MEMORANDUM OF DECISION.
The Defendants, Stetson Geiger and Liliane Russo, appeal their conviction in a jury-waived trial in the Superior Court (Piscataquis County) for solicitation to commit arson in violation of 17-A M.R.S.A. § 153(1) (1983).1 Both Defendants chal*206lenge the sufficiency of the evidence and, in addition, Defendant Geiger challenges the trial court’s denial of his motion for a new trial based on newly discovered evidence. After a thorough review of the evidence in the light most favorable to the State, we conclude that the trier of fact rationally could have found the essential elements beyond a reasonable doubt. State v. Barry, 495 A.2d 825, 826 (Me.1985). The affirmative defense of renunciation fails unless a defendant avoids the commission of the crime attempted, not only by abandoning his criminal effort, but, if mere abandonment is insufficient to accomplish such avoidance, by taking further and affirmative steps which prevent the commission thereof. 17-A M.R.S.A. § 154(2)(A) (1983). Likewise, we find no clear error in the denial of Defendant Geiger’s motion for a new trial based on newly discovered evidence. State v.

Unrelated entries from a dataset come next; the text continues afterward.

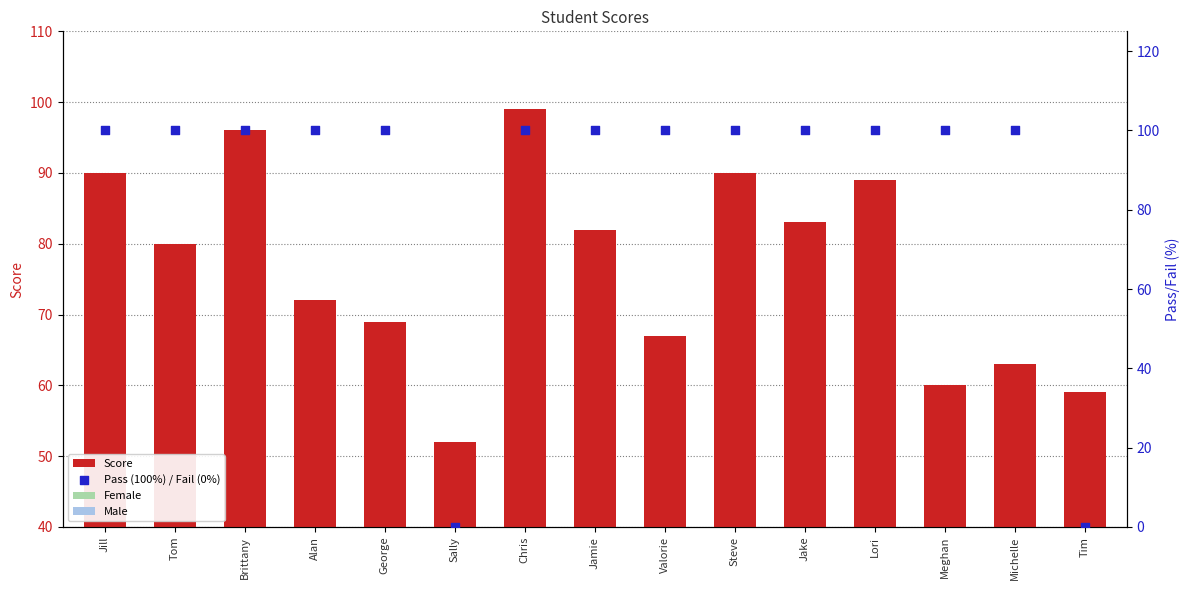

Which series contains the lowest Y value?

Pass (100%) / Fail (0%)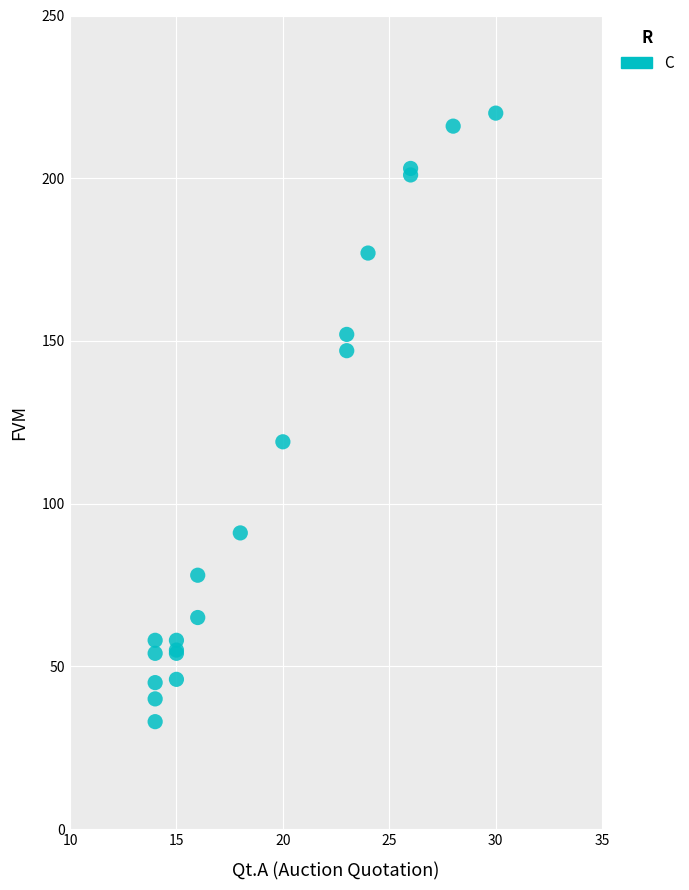

What Y value in the scatter plot is closest to 126?

119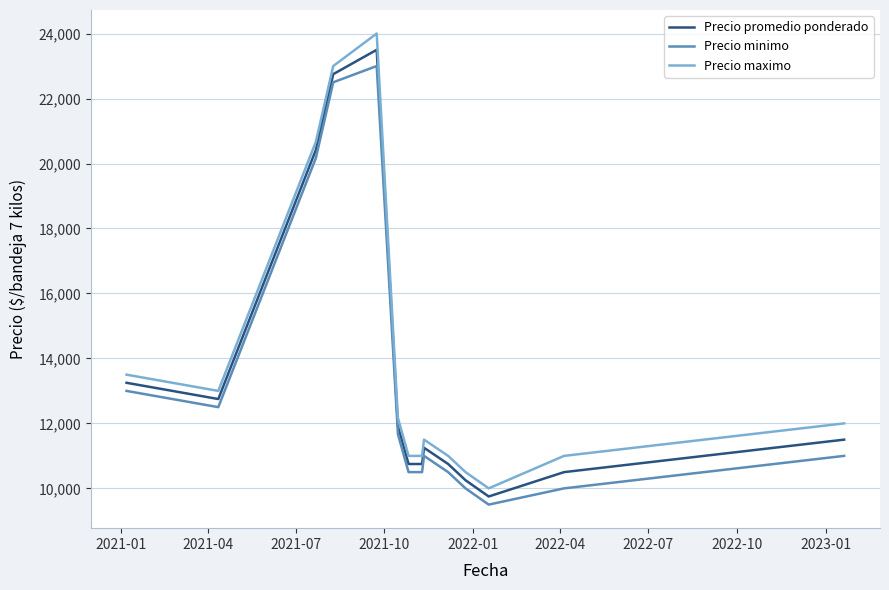

Count the number of categories in the chart.

14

Hardy, 501 A.2d 815, 816 (Me.1985).
The entry is:
Judgment affirmed.
All concurring.
. 17-A M.R.S.A. § 153(1) (1983) provides that:
A person is guilty of solicitation if he com*206mands or attempts to induce another person to commit ... a particular Class A or Class B crime, whether as principal or accomplice, with the intent to cause the commission of the crime, and under circumstances which the actor believes make it probable that the crime will take place.
17-A M.R.S.A. § 802(1)(B)(1) (Supp.1987) provides that a person is guilty of arson if he causes a fire on his own property with the intent to enable any person to collect insurance proceeds for the loss caused by the fire.